The Purpose of Reinsurance Companies

As a means of risk management, insurance companies will insure some or all of their cases against loss. This is done not only in times of economic crisis, but as a routine to help defray loss due to loss of premiums or high payouts to insured customers. It is, in short, insurance for insurance companies. Ultimately, reinsurance spreads risk so that each company doesn’t have to absorb loss independently. Loss is absorbed upward throughout the chain of reinsurance companies.
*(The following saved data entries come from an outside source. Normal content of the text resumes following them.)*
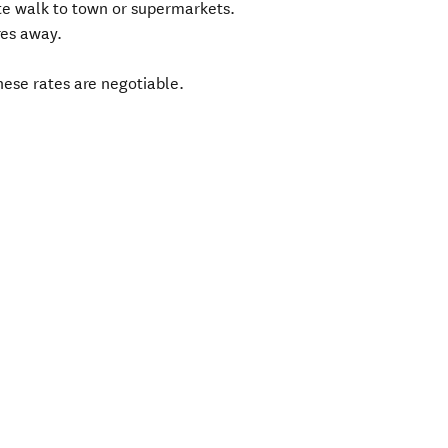
te walk to town or supermarkets.
res away.
ese rates are negotiable.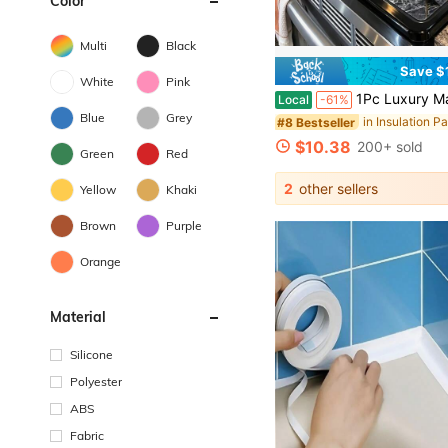
Color
Multi
Black
Save $
White
Pink
1Pc Luxury Marble Lotus Pattern Stove Protector Mat, Heat-Resistant, Wear-Resistant, Dirt-Resistant, Durable, Easy To Clean & Reusable, Suitable For G
Local
-61%
Blue
Grey
in Insulation P
#8 Bestseller
$10.38
200+ sold
Green
Red
2
other sellers
Yellow
Khaki
Brown
Purple
Orange
Material
Silicone
Polyester
ABS
Fabric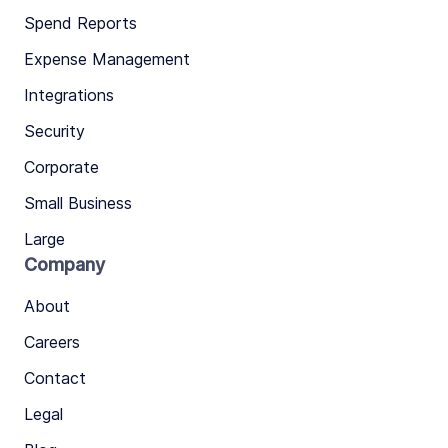
Spend Reports
Expense Management
Integrations
Security
Corporate
Small Business
Large
Company
About
Careers
Contact
Legal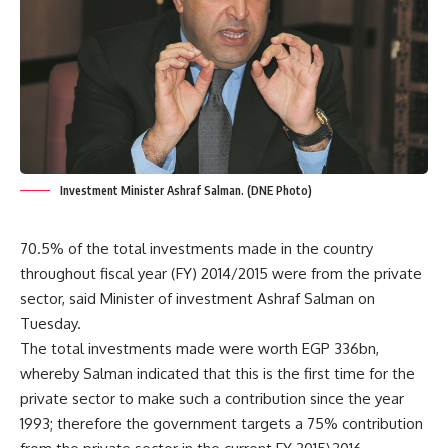
Investment Minister Ashraf Salman. (DNE Photo)
70.5% of the total investments made in the country
throughout fiscal year (FY) 2014/2015 were from the private
sector, said Minister of investment Ashraf Salman on
Tuesday.
The total investments made were worth EGP 336bn,
whereby Salman indicated that this is the first time for the
private sector to make such a contribution since the year
1993; therefore the government targets a 75% contribution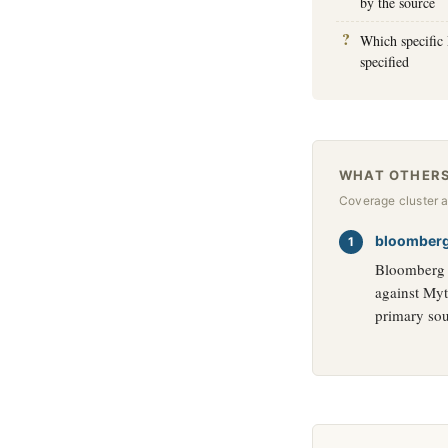
by the source
Which specific 
specified
WHAT OTHERS
Coverage cluster 
bloomber
Bloomberg c
against Myt
primary sou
Benefit of Reinsurance with Global Disasters

With the advent of the recent earthquake in Japan, as well as other disasters in recent times, many insurance companies would have gone under because of the sheer number of claims due to damage and loss of life. Reinsurance allows that loss to be spread over a bigger economic resource. Given the high numbers of global disasters lately, even reinsurers are struggling, meaning there’s a general loss at this time. On the brighter side, there are times when reinsurance calculates a gain instead of loss.

Movers and Shakers in Reinsurance Companies

Industry leaders are those who are most often seen in the news and whose information peers and customers alike seek. Names like Wilton Re, a newcomer to reinsurance, make headlines that capture major attention in the public as well as the industry. Willis Reinsurance has made news lately due to a pending expansion and acquisition of a major South African company. Gen Re is a name often found in dealings concerning reinsurance worldwide.
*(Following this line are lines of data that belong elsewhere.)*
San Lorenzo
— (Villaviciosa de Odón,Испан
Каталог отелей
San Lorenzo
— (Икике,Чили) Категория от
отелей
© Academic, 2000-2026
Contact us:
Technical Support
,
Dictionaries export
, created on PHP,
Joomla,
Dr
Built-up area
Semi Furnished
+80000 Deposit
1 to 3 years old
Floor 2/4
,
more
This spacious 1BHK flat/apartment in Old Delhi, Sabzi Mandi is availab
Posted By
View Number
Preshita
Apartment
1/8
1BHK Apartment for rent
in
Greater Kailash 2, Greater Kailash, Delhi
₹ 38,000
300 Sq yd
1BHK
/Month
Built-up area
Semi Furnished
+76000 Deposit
The Future of Reinsurance Companies

Given the current economic status, as well as recent events, it appears that bringing in new business models may mean the difference between success and failure for many reinsurance companies. Unfortunately, there are no soothsayers in the industry, but a company that plans for downward trends is one more likely to survive in even the most difficult times. The need for reinsurance companies will always be high, so the market and demand for such services are in no danger.
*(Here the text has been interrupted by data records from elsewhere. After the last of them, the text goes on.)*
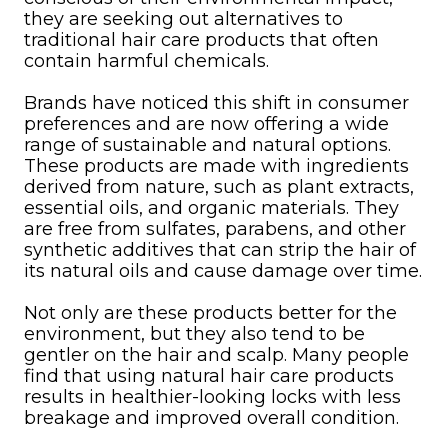
they are seeking out alternatives to
traditional hair care products that often
contain harmful chemicals.
Brands have noticed this shift in consumer
preferences and are now offering a wide
range of sustainable and natural options.
These products are made with ingredients
derived from nature, such as plant extracts,
essential oils, and organic materials. They
are free from sulfates, parabens, and other
synthetic additives that can strip the hair of
its natural oils and cause damage over time.
Not only are these products better for the
environment, but they also tend to be
gentler on the hair and scalp. Many people
find that using natural hair care products
results in healthier-looking locks with less
breakage and improved overall condition.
Reinsurance Companies Obtain Reinsurance

There are times when a reinsurance company chooses to become insured by retrocessionaires. The purpose, again, is to ease the burden of unexpected or circumstantially determined claims that could burden the reinsurer. These arrangements are typically done either short- or long-term, depending on the circumstances. The burden falling on retrocessionaires, or reinsurers for reinsurers, becomes evident when catastrophes arise that affect many insurance companies.

Reinsurance companies provide the much-needed financial backup not only in instances of catastrophe, but in the normal course of business. The success or failure of the reinsurer can affect many insurance companies as well as individuals who hold policies in the agreements. For the typical individual holding an insurance policy, the reinsurance company remains unseen for the most part. For those in the business of insurance, they’re indispensible and rarely make a move without reporting it.